Signs of a Bottom Formation in the Stock Market
Warren Pies of 3Fourteen Research, who previously predicted a correction of the S&P 500 by up to 10% in the first half of 2025 back in December 2024, now sees initial signs of a bottom formation in the stock market. As of May 1, 2025, the index has declined by about 4.7% since the beginning of the year, partially validating his forecast.
1. Economic Conditions and Fed Policy
- Weakening Economic Data: According to Pies, the current correction is based on weaker economic indicators that unsettle investors.
- US Federal Reserve Interest Rate Decisions: The Federal Reserve is hesitant to lower interest rates due to political influences from the White House, a key factor for market dynamics.

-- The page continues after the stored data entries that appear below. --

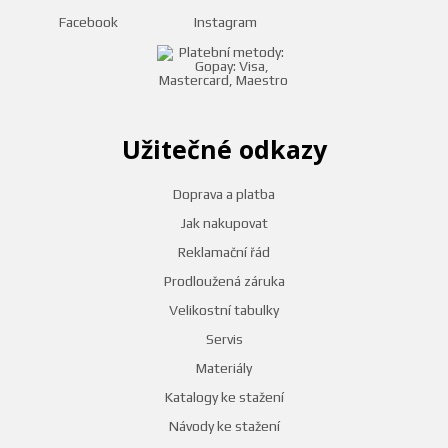
Facebook
Instagram
Užitečné odkazy
Doprava a platba
Jak nakupovat
Reklamační řád
Prodloužená záruka
Velikostní tabulky
Servis
Materiály
Katalogy ke stažení
Návody ke stažení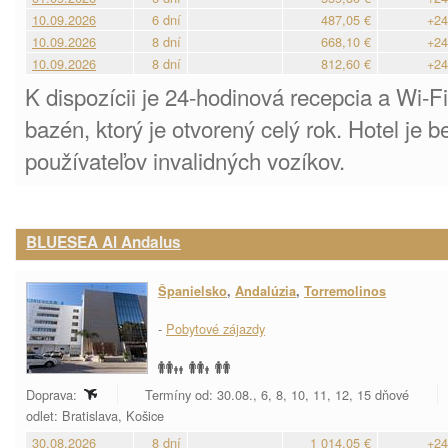
10.09.2026
6 dní
487,05 €
+24
10.09.2026
8 dní
668,10 €
+24
10.09.2026
8 dní
812,60 €
+24
K dispozícii je 24-hodinová recepcia a Wi-Fi,
bazén, ktorý je otvorený celý rok. Hotel je 
používateľov invalidných vozíkov.
BLUESEA Al Andalus
Španielsko
,
Andalúzia
,
Torremolinos
-
Pobytové zájazdy
Doprava:
Termíny od: 30.08., 6, 8, 10, 11, 12, 15 dňové
odlet: Bratislava, Košice
30.08.2026
8 dní
1 014,05 €
+24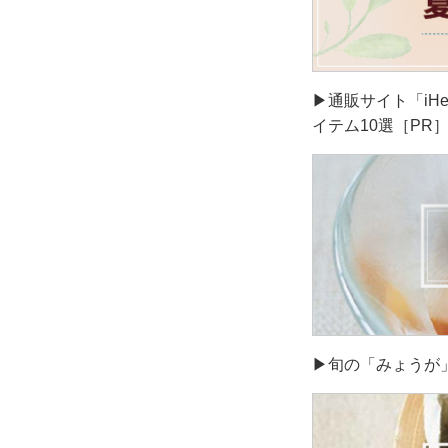
▶通販サイト「iH
イテム10選［PR
▶旬の「みょうが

2. Technical Confirmation Signals
Pies emphasizes that despite approaching potential lows, two concrete signals are required:
- Stabilization of Macroeconomic Data, especially in areas such as employment and corporate profits.
- Decline in Speculative Short Positions: Currently, inverse ETFs dominate (over 50% of speculative ETF trading volume), indicating ongoing risk aversion.
Implications for Retail Investors
- Advised Wait-and-See Approach: Pies advises private investors to consider entering the market only after the aforementioned signals are confirmed.
- Positive Outlook for 2026: Despite short-term hesitance, the medium-term forecast remains optimistic once economic conditions stabilize.
These assessments underscore the importance of a data-driven strategy in volatile market phases.